Carlotta n’en finit pas de restaurer et ressortir en bluray de magnifiques films et même le légendaire Orson Welles y a droit avec ses adaptations de Shakespeare, à commencer par la malédiction de Macbeth.
Si Shakespeare était doué pour la comédie, il l’était tout autant pour la dramaturgie et ses œuvres les plus célèbres sont dans ce courant à l’instar de Hamlet ou Roméo et Juliette. Et dans ce courant, il s’intéresse même souvent au sens de la destinée et à certaines forces telluriques et fantastiques comme La Tempête. Ainsi Macbeth débute lorsqu’il rencontre des sorcières qui prédisent son accession au trône mais sans descendance. En rentrant, il assassine alors le roi d’Ecosse et s’empare de la couronne, encouragé par sa femme. Débute alors pour le couple une vague d’assassinats pour conserver le trône qui les emmène vers la folie.
Doté d’un budget très modeste et conscient qu’il ne pourra pas toute la pièce écrite par Shakespeare avec l’ampleur nécessaire, Orson Welles ne va pas donner dans l’adaptation classique. Au contraire, fort de son savoir-faire au théâtre et à la mise en scène, sachant très bien filmer ses décors et ses acteurs, il fait de Macbeth une expérience unique. Avec un décor presque unique fait de rochers et dans lesquels se déroule l’action, il va astucieusement utiliser les angles de la caméra, la lumière et la fumée pour donner une atmosphère particulièrement mystique au film et nous embarquer au plus près du couple maudit. Avec un style expressionniste à la fois froid et fascinant, presque filmant une pièce de théâtre avec talent pour le cinéma, nous voilà happés par la malédiction de Macbeth.

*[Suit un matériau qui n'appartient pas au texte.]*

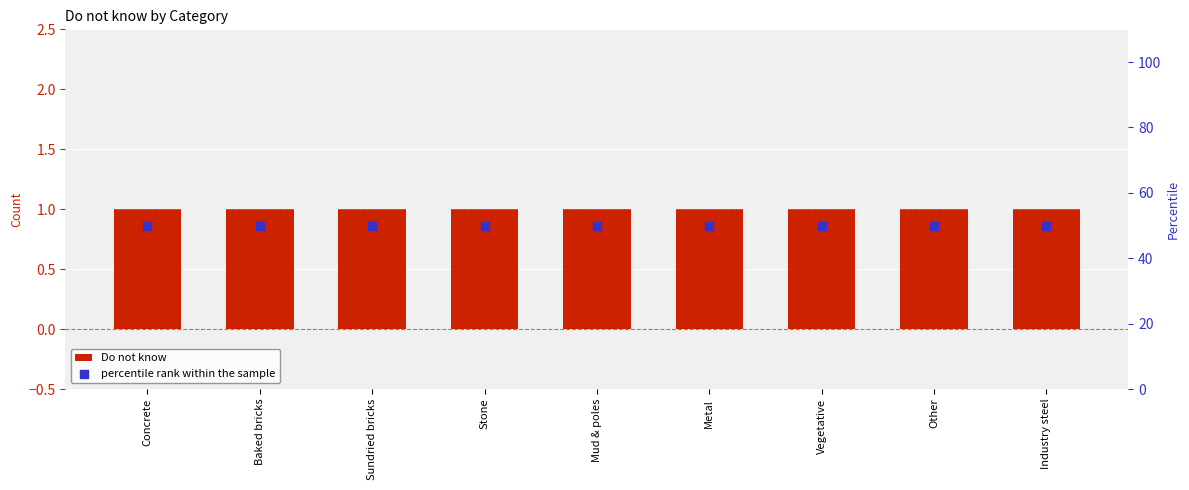

What is the total value across all series at Vegetative?

51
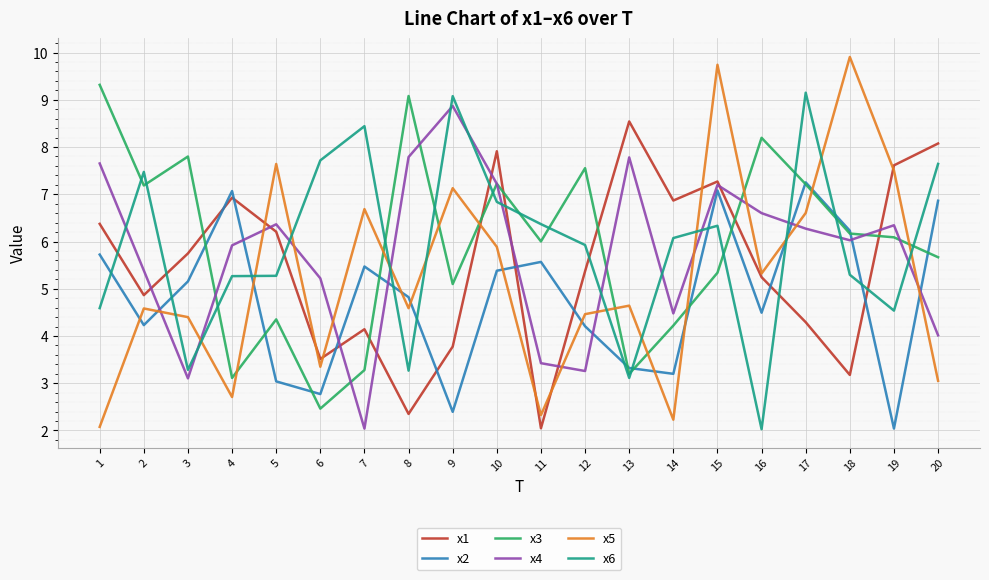

What is the difference between the maximum and second lowest values in the x4 series?

5.8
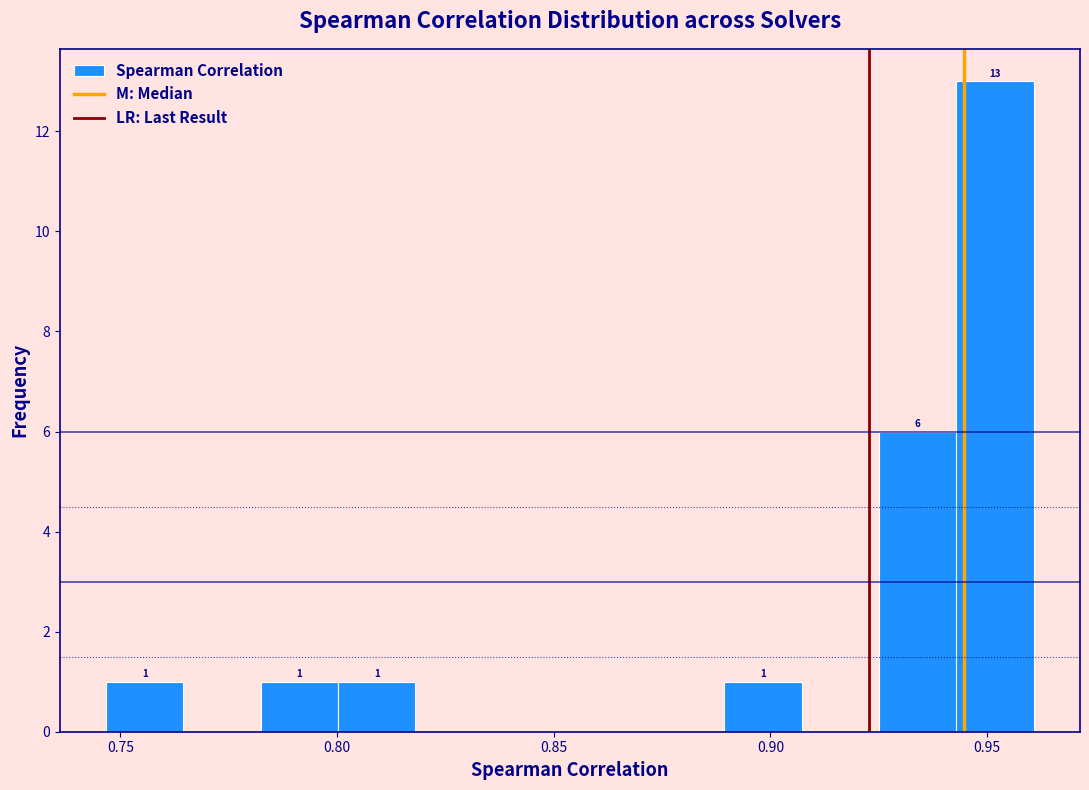

Around what value on the x-axis is the tallest bar? Give the approximate position of its centre, as read against the axis.

0.950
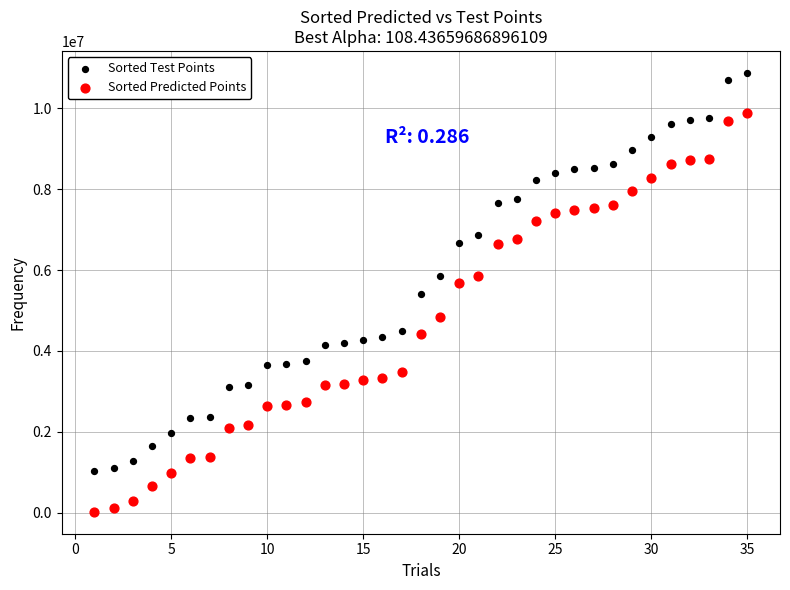

Which series reaches the maximum Y coordinate?

Sorted Test Points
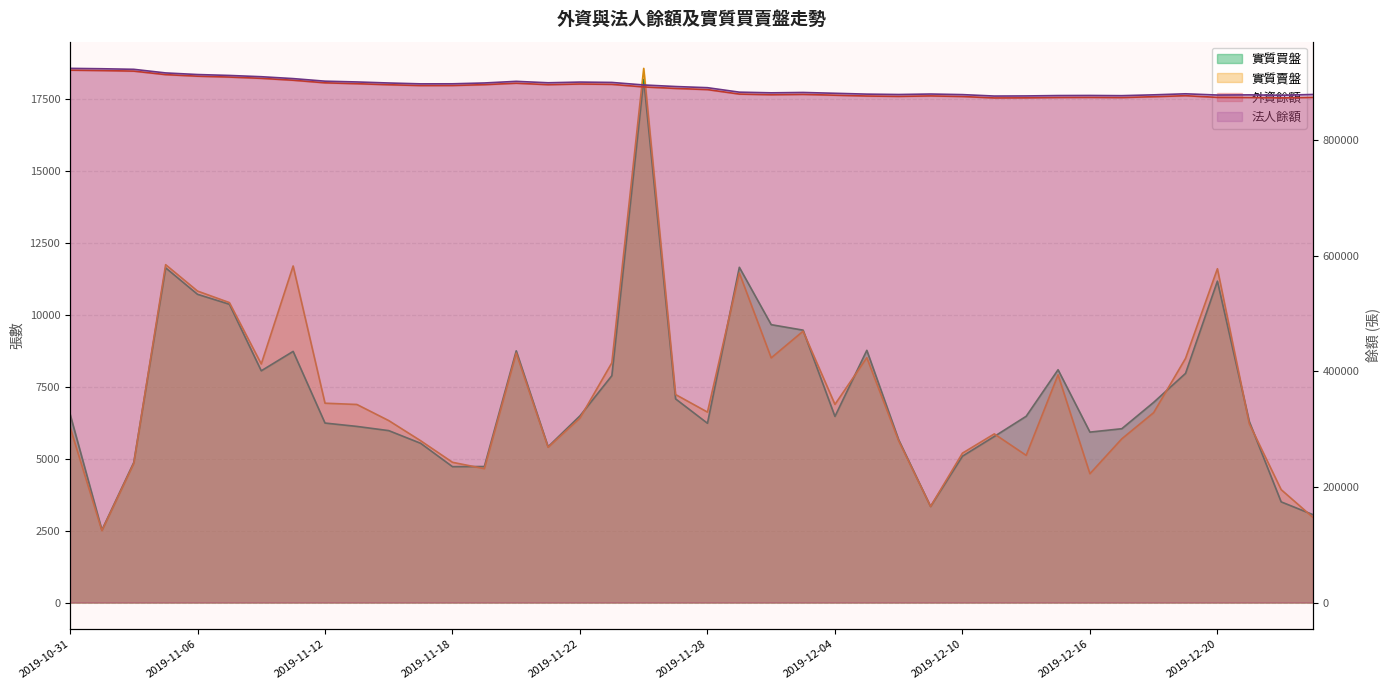

Which series changed the most between 2019-11-11 and 2019-12-20?

外資餘額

Il faut dire que le récit original est déjà passionnant, convoquant les thèmes du pouvoir, de la malédiction, des forces de la natures et de la destinée et de la folie, mais avec la patte respectueuse et moderne d’Orson Welles, l’histoire prend toute sa dimension fascinante. Il faut dire que les comédiens sont particulièrement bons pour retranscrire tout le malheur s’abattant sur eux. Orson Welles en proie à la folie est impressionnant tandis que Jeanette Nolan, pour qui s’est le premier rôle au cinéma, s’approprie vraiment toutes les scènes de Lady Macbeth, l’un des rôles féminins les plus mythiques et redoutés du théâtre.
Malgré cette réussite, le film sera à sa sortie un désastre critique et public, en partie dû à l’accent écossais fort prononcé des acteurs (qui permet pourtant de ralentir le texte et d’être plus authentique) et à son style. Bizarrement, il sera bien accueilli dans les pays non-anglophone, mais cela ne suffira pas et les producteurs décideront de remonter le film et une version amputée de plus de 20 minutes ressortira aux Etats-Unis sans plus de succès. Aujourd’hui, le box-office ne parle plus et c’est bien la qualité du film qui est reconnue par tous. Cependant, Welles n’a pas attendu cette reconnaissance tardive pour retenter d’adapter Shakespeare puisque son film suivant sera sa vision d’Othello.